Instrucciones
A. Enumera todas las cifras numéricas que aparecen en el texto sobre los excombatientes libaneses.
B. Prolonga el texto sobre los excombatientes libaneses a partir de su última frase.

Texto proporcionado
——————

No lleguéis a las manos… ¡ni a las armas!

No lleguéis a las manos… ¡ni a las armas!

Salwa Saad speaks with schoolteachers about ways to reduce sectarianism in the classroom.

(Alicia Medina)

Salwa Saad tardó un año en estrecharle la mano a Assaad Chaftari. Durante la guerra civil libanesa (1975-1990) se deseaban la muerte. Ella luchaba con los comunistas, él con una milicia cristiana de derechas. Su generación es responsable de la muerte de 200.000 personas. Hoy, desde Fighters for Peace (FFP, luchadores por la paz) –la única organización que une a excombatientes de ambos bandos–, intentan evitar que los jóvenes libaneses cojan las armas.

——————

Material proporcionado
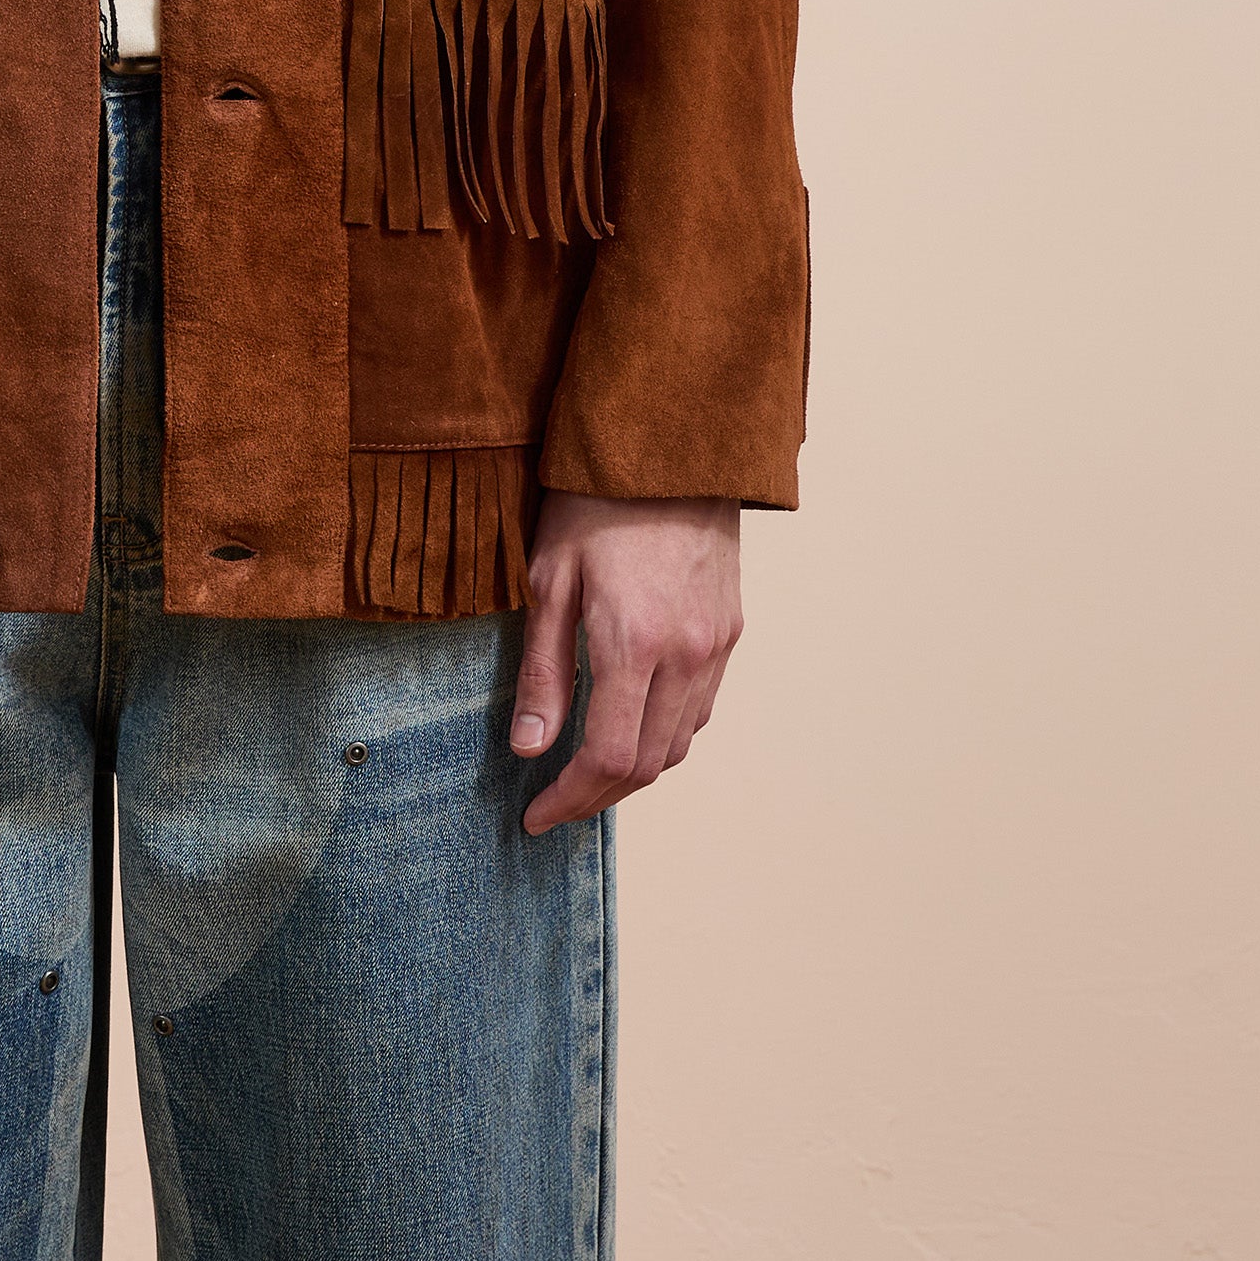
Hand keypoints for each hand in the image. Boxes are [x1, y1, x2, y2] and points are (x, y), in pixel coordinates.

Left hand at [513, 495, 742, 834]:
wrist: (672, 445)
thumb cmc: (595, 501)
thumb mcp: (548, 577)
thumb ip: (542, 669)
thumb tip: (529, 747)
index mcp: (634, 643)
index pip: (607, 758)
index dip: (570, 799)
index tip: (534, 815)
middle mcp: (686, 656)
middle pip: (647, 765)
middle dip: (597, 797)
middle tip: (554, 805)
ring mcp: (716, 646)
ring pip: (679, 744)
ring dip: (632, 772)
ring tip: (585, 773)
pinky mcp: (730, 631)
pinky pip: (699, 709)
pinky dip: (663, 735)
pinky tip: (630, 726)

——————

Tareas resueltas
A. 1975, 1990, 200.000

B.
Cuando Salwa se unió a FFP, a finales de 2015, se resistía a aproximarse a Assaad. En abril de 2016, junto con otros excombatientes, viajaron a un encuentro con exmiembros del IRA en Irlanda del Norte. Allí Salwa se dio cuenta de que tenía que hacer el esfuerzo de acercarse a antiguos enemigos. En el autobús le dijo a Assad: “Estoy empezando a aceptarte”. Él le contestó: “Está bien, incluso yo me odio, todavía hoy hay noches en las que no puedo dormir”.

Ese viaje a Irlanda rompió una barrera entre dos antiguos rivales. Más allá de su lucha por convencer a los jóvenes del peligro sectario, estos excombatientes se han embarcado en una travesía para perdonar al antiguo enemigo y a sí mismos.

Alimentando el odio al ‘otro’

De adolescente, Assaad coleccionaba artículos de periódico sobre sus héroes: miembros del Mossad –los servicios de inteligencia israelíes–. Salwa, por su parte, se subía a los pinos en la ladera de su pueblo para avistar los entrenamientos de la Organización por la Liberación de Palestina. Las guerrilleras eran sus heroínas. A Assaad le fascinaban los estadounidenses en la guerra de Vietnam; a Salwa, el Vietcong (Frente Nacional de Liberación de Vietnam, comunistas).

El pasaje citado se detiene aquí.